PG doesn't care about HN's search listings, so there's no drawbacks to doing that.
> "Probably because we restrict their crawlers. But this is an excellent side effect, because the last thing I want is traffic from Google searches."
Am I the only one who finds that puzzling?
This isn't Fight Club. It's not even Entrepreneur Club. It's a bunch of generally smart people talking about technology, with an emphasis on making money from it. It's one of my favorite sites, and I love it, but it's not an invitation-only club, is it?
(I also find it weird that one of the go-to sites for web-savvy people would be like, "yeah, screw status codes and how the open, linked, web is supposed to work".)
To be clear, I'm not Protesting a Great Evil. I just find it puzzling, as in, "That's odd, I must not understand what this is all about, after all."
I can't speak for PG, but I think the general idea is that a slow influx of new users is less likely to alter the nature of HN as everyone has a chance to acclimatize (avoiding some sort of Eternal September), and the people who really "need" to be on HN (people interested in startups I guess?) will know about HN already, or be told about it. That last part might be a little "fightclub-ish" I guess, but it seems to be working alright.
Couldn't he just turn off registrations for new accounts? Not saying he needs to get HN to the top for a "startup" search query. I found HN by a Google search while looking for a good laptop to run Linux on.
That happens. When too many people register accounts they're locked for the rest of the day and the register account option is no longer there, only login.
IIRC (I might search for it later) that was a spambot fix. Apparently it was fairly effective - I presume the bots were smart enough to find the 'login' link on the front page then register an account from there but not much else.
It's not just puzzling, it's almost criminal considering how much of the culture and important decisions get discussed here.
A lot of the time you have people who are direct parties to <insert thing here> come and talk about it only for it to become forever inaccessible because Google can't get it's mittens on it.
Let's not even get started on how some urls expire.
Not really. There were plenty of times when I tried to find an article a few days back but google was coming up blank even with `site:news.ycombinator.com`. Had to resort to scrolling through HN's facebook bot page (posts all the front-paged links)

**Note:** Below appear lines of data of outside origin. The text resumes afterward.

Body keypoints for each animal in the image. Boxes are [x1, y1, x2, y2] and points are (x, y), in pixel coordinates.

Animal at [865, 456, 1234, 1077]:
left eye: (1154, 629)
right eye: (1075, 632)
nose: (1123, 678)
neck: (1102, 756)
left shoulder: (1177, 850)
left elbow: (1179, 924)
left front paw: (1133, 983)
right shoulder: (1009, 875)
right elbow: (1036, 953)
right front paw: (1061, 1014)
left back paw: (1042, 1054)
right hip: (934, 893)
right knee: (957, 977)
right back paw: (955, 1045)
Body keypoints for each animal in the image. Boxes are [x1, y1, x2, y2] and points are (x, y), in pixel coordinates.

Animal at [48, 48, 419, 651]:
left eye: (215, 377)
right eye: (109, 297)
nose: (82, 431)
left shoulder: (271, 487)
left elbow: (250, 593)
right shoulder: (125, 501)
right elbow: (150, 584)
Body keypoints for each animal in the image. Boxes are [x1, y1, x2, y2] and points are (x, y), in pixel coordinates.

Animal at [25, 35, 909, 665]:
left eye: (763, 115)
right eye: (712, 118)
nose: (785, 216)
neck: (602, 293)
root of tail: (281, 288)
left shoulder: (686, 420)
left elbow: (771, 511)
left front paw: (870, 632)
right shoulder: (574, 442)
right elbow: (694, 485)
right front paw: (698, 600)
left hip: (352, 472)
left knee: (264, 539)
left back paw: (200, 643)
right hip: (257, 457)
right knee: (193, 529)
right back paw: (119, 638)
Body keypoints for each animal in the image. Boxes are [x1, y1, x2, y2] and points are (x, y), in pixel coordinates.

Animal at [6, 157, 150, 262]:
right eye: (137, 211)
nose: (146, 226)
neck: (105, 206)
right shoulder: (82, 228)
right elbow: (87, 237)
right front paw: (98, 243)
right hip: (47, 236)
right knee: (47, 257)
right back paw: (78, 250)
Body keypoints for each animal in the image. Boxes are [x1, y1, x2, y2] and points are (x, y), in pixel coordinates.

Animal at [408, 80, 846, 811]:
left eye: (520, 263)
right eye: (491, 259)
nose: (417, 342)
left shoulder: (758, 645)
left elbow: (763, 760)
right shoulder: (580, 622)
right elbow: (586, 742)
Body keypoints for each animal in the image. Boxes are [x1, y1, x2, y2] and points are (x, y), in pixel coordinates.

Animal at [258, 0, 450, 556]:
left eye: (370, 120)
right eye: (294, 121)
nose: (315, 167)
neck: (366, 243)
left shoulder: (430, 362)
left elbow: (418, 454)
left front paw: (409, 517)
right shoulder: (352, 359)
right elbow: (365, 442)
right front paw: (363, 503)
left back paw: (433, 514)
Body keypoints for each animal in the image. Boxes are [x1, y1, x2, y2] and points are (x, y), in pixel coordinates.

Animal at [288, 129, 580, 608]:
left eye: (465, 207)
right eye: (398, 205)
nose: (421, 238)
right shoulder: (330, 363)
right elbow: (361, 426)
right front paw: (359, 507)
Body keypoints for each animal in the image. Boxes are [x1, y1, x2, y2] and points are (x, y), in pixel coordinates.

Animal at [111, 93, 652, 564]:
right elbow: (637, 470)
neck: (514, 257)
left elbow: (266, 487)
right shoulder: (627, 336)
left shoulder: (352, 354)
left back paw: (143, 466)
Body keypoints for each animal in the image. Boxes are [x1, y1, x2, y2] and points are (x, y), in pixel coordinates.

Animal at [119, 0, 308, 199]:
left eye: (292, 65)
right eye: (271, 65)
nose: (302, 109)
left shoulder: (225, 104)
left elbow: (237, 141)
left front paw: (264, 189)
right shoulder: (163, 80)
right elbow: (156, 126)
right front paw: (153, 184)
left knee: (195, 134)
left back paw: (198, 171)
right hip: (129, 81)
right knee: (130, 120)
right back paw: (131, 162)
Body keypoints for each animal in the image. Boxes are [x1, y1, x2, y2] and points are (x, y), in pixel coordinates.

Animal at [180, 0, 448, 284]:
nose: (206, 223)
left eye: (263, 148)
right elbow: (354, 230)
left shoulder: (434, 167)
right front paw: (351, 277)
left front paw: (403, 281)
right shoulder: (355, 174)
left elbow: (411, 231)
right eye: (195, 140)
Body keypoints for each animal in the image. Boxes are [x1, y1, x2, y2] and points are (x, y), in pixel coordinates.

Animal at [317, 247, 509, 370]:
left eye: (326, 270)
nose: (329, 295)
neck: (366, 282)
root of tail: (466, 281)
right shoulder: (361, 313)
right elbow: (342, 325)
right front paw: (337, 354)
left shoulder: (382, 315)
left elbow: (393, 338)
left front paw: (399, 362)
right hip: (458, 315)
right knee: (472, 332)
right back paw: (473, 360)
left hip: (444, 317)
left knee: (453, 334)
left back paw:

How does that make sense? As if CloudFlare would honor status codes but not take advantage of cache headers (which in this case stipulated an absurd 10 year expiration).
I seriously doubt Cloudflare's behaviour would be that stupid, wouldn't it momentarily cache error pages instead of hammering the server? At a minimum it would throttle/prevent concurrent requests.
Unfortunately, it took me 12 hours to find out the site was back up because the outage page had been cached for me. I had to realize I had to do a hard-refresh of the page.
PG doesn't care about HN's search listings, so there's no drawbacks to doing that.